SUPPLIED DATA: Begin
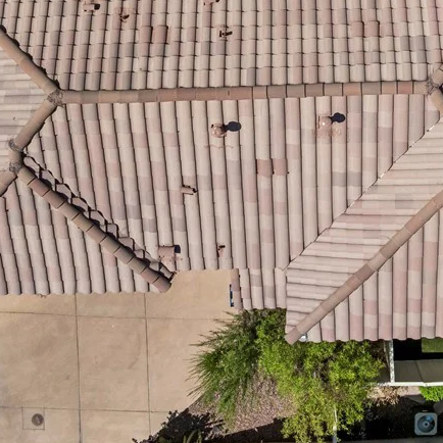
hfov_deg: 33.6
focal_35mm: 50
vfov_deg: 32.9
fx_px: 724
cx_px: 305
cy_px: 77
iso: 100
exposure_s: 1/500
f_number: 2.8
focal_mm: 12.29
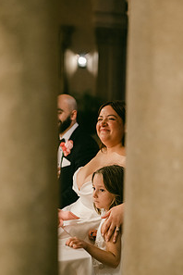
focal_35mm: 53
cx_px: 96
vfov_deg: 37.5
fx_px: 404
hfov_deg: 25.5
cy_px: 153
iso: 1000
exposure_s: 1/100
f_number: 1.4
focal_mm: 35
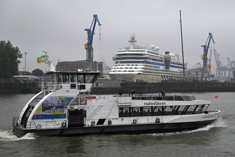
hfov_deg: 32.3
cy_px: 78
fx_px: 405
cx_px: 118
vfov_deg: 22.0
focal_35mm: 62
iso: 250
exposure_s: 1/500
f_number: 4
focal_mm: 62
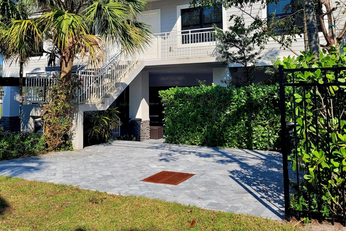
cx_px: 162
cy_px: 70
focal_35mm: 36
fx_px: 346
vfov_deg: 36.3
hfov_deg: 53.1
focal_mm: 5.4
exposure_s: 1/2000
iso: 40
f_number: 1.8
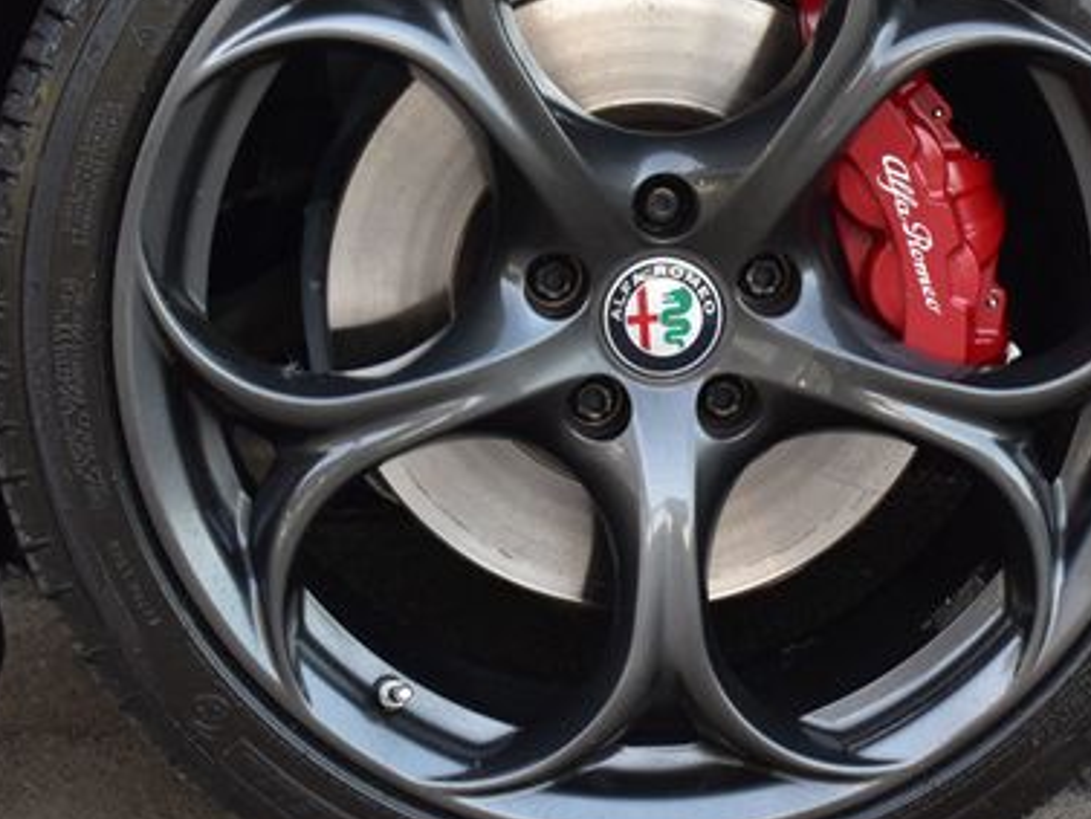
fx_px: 2932
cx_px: 906
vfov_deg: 15.9
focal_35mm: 93
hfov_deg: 20.8
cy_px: 362
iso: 640
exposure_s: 1/15
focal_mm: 38
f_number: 6.3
SUPPLIED DATA: End
**TASK GOAL**:
Only the records, copied exactly and free of pictures, belong in the answer.

**ANSWER TO THIS EXERCISE**:
hfov_deg: 33.6
focal_35mm: 50
vfov_deg: 32.9
fx_px: 724
cx_px: 305
cy_px: 77
iso: 100
exposure_s: 1/500
f_number: 2.8
focal_mm: 12.29
focal_35mm: 53
cx_px: 96
vfov_deg: 37.5
fx_px: 404
hfov_deg: 25.5
cy_px: 153
iso: 1000
exposure_s: 1/100
f_number: 1.4
focal_mm: 35
hfov_deg: 32.3
cy_px: 78
fx_px: 405
cx_px: 118
vfov_deg: 22.0
focal_35mm: 62
iso: 250
exposure_s: 1/500
f_number: 4
focal_mm: 62
cx_px: 162
cy_px: 70
focal_35mm: 36
fx_px: 346
vfov_deg: 36.3
hfov_deg: 53.1
focal_mm: 5.4
exposure_s: 1/2000
iso: 40
f_number: 1.8
fx_px: 2932
cx_px: 906
vfov_deg: 15.9
focal_35mm: 93
hfov_deg: 20.8
cy_px: 362
iso: 640
exposure_s: 1/15
focal_mm: 38
f_number: 6.3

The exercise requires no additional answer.